• WHAT YOU NEED TO DO: Filter the listing down to the lines containing the word "QVMAG".

• MATERIAL SUPPLIED:
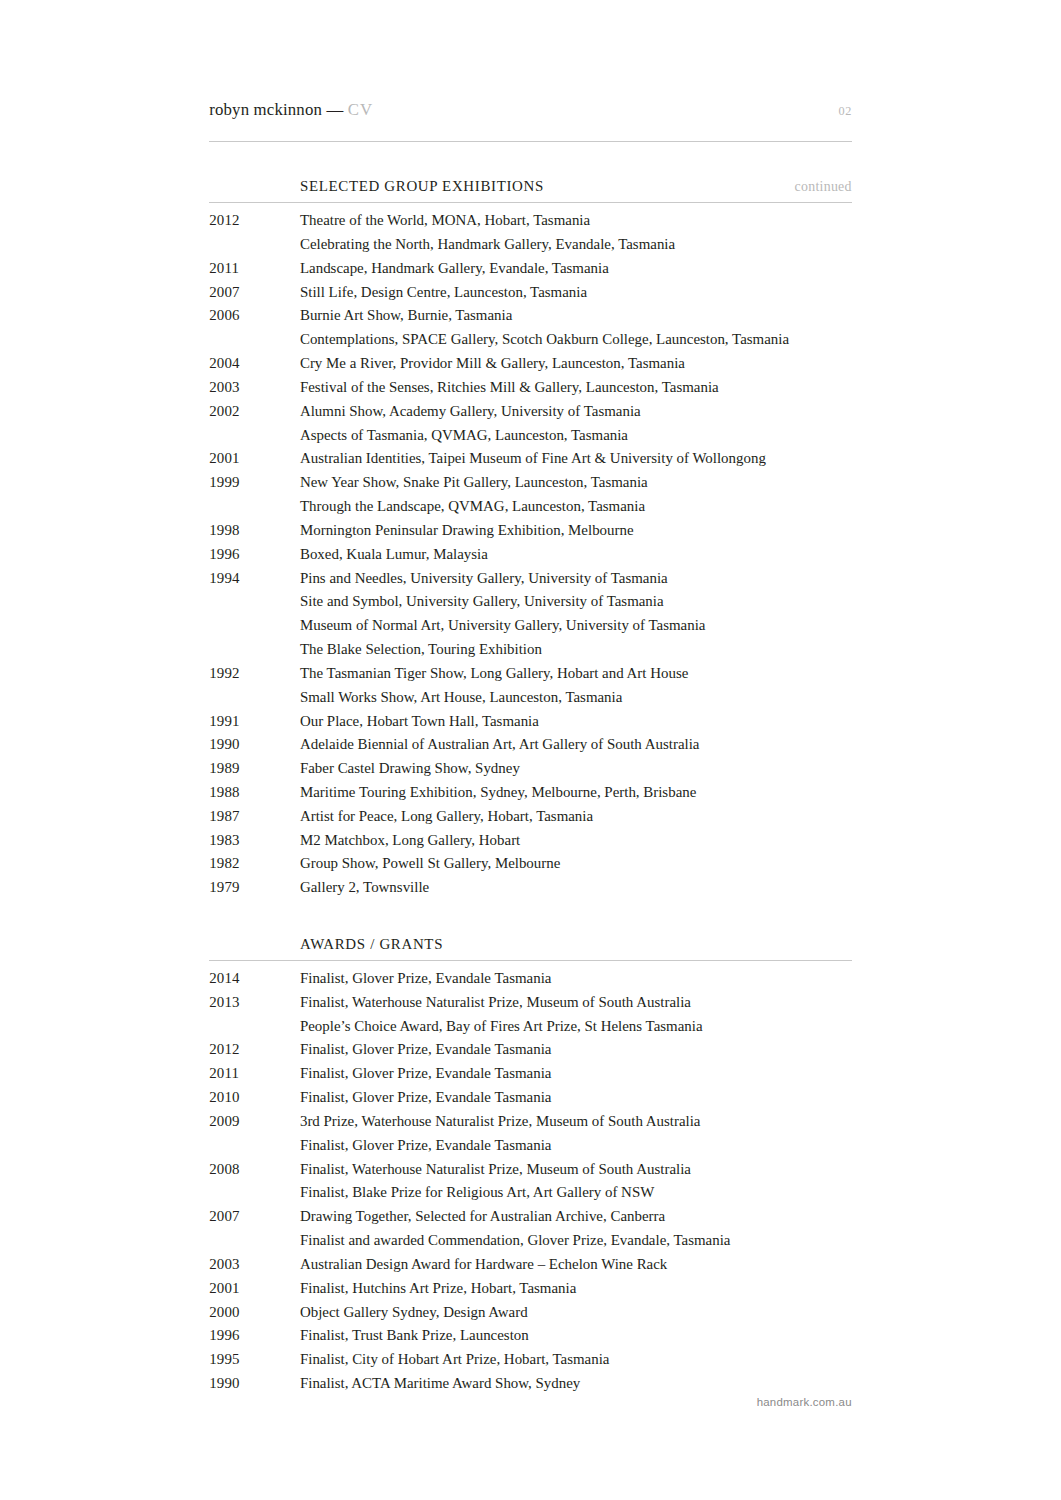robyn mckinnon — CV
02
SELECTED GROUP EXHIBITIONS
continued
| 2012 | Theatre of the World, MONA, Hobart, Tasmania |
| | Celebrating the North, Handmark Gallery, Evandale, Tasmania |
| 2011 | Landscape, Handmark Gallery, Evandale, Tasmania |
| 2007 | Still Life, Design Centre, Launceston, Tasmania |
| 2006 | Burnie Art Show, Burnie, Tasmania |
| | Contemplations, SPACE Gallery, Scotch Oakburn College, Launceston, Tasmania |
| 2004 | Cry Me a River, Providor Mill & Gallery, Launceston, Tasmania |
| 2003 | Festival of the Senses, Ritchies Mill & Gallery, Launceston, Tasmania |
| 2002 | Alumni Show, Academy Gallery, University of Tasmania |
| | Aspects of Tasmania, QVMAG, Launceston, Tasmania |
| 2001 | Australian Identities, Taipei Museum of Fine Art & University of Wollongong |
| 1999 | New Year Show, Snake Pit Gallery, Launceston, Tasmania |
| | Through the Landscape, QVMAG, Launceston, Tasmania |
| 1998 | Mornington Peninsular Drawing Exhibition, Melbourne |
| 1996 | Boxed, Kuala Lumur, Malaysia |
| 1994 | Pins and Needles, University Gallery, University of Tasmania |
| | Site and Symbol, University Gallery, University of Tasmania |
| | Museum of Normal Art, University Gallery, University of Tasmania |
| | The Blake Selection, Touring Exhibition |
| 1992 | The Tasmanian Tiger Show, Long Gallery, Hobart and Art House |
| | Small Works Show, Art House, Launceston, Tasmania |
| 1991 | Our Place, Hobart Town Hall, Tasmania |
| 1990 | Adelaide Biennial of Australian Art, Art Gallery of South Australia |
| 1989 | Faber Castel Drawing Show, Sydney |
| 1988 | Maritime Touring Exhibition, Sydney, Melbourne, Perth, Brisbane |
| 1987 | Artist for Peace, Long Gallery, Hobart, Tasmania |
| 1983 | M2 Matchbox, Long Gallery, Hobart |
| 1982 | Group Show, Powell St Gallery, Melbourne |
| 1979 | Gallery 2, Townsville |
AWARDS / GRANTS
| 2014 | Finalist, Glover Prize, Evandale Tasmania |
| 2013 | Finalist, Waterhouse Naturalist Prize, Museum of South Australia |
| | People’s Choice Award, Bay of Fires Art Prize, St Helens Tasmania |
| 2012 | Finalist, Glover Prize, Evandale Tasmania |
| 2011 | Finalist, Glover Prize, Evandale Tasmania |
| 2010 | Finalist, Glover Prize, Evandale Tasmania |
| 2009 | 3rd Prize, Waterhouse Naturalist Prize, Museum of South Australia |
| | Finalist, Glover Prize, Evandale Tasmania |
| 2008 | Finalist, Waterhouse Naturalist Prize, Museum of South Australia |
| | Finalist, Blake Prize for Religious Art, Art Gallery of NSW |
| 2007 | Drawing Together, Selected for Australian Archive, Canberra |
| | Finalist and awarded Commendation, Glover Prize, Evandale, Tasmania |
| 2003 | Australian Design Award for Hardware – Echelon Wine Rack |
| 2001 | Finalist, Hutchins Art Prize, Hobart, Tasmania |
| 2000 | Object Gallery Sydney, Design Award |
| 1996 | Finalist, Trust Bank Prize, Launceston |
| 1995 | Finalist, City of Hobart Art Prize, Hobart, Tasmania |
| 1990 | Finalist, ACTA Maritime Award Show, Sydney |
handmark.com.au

• THE COMPLETED TASK:
| | Aspects of Tasmania, QVMAG, Launceston, Tasmania |
| | Through the Landscape, QVMAG, Launceston, Tasmania |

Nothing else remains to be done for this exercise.